What needs to be done: Report how many lines in the items below contain the string "Münster", treating uppercase and lowercase as different. Give only the number.

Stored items

──────────────────────────────

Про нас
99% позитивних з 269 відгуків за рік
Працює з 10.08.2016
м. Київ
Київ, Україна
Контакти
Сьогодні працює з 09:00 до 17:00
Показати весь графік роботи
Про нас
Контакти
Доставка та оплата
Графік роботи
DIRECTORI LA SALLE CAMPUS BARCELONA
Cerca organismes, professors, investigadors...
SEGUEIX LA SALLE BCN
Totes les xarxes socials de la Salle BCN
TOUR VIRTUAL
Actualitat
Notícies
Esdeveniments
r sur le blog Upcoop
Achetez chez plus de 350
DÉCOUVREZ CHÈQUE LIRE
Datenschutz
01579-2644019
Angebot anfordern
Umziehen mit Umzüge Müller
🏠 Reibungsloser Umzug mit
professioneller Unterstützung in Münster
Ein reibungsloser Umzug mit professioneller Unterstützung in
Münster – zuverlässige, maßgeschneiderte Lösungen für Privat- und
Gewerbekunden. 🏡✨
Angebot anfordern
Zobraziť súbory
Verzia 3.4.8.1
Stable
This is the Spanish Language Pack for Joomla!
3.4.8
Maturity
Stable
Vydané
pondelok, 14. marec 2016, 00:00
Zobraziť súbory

──────────────────────────────

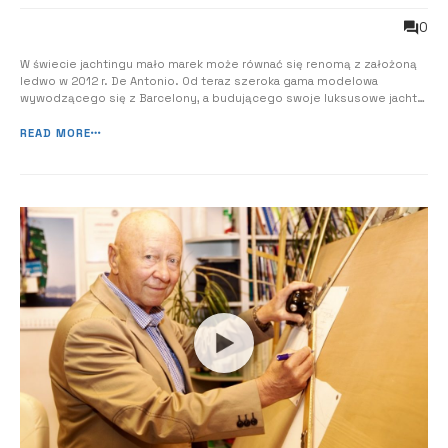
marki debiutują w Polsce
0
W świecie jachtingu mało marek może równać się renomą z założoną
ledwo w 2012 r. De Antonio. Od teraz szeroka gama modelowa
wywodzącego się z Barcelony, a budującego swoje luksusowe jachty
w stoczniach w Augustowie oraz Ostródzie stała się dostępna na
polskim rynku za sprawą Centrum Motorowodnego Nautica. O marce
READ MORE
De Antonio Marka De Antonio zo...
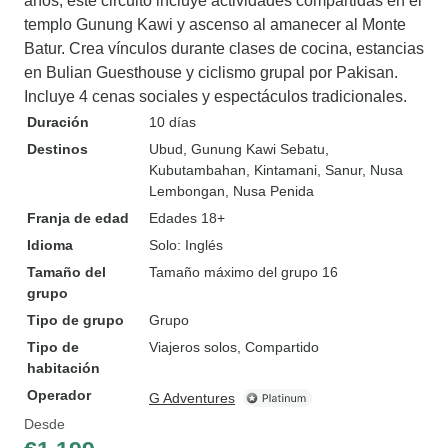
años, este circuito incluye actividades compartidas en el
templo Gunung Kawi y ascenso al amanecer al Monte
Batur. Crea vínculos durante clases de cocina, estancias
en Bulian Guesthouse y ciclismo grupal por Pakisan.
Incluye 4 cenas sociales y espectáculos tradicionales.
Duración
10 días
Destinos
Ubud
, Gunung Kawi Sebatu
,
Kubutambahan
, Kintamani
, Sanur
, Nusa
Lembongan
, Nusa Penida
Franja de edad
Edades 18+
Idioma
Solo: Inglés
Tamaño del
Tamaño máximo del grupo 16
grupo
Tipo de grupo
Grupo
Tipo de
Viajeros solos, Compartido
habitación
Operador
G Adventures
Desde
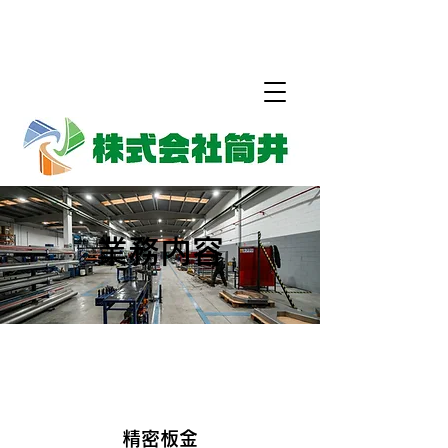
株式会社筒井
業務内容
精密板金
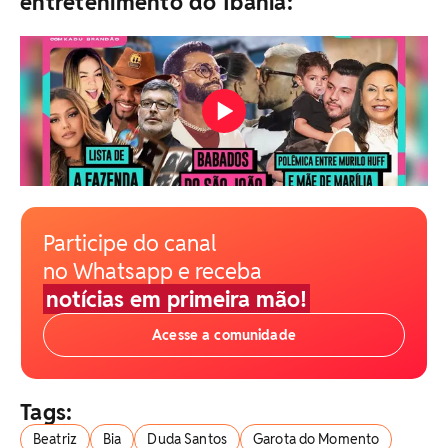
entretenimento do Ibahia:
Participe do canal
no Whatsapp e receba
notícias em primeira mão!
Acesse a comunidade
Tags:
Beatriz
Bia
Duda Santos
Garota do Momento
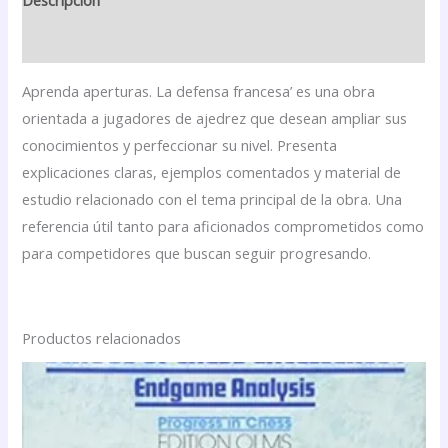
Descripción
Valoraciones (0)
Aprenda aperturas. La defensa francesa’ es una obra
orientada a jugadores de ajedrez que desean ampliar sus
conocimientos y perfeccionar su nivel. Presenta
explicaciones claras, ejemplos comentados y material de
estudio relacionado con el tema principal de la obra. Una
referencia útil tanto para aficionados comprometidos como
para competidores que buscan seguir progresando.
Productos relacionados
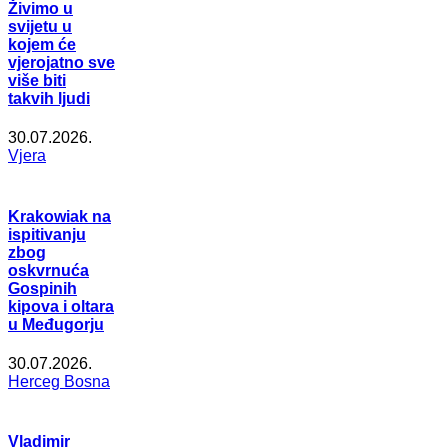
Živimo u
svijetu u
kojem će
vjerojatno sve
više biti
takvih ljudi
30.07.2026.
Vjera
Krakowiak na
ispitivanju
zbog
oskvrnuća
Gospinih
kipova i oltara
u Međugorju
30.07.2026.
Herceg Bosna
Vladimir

──────────────────────────────

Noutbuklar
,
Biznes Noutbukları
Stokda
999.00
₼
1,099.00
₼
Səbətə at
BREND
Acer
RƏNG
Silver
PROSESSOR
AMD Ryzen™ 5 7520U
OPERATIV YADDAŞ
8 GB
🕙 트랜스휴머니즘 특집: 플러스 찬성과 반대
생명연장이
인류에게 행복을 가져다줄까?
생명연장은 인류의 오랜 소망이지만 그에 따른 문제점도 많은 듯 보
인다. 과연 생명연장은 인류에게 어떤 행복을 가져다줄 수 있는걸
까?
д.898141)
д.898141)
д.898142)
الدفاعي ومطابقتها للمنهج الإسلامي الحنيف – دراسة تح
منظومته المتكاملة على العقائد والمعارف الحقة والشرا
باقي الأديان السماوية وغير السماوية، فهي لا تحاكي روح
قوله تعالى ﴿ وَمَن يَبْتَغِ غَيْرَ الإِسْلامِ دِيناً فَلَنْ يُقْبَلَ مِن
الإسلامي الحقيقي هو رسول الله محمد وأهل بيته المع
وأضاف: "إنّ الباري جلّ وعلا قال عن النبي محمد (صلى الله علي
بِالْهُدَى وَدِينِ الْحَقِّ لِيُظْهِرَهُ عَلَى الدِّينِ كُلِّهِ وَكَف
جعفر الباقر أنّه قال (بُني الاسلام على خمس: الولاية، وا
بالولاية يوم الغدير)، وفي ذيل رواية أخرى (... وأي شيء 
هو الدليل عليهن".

──────────────────────────────

Answer section: 2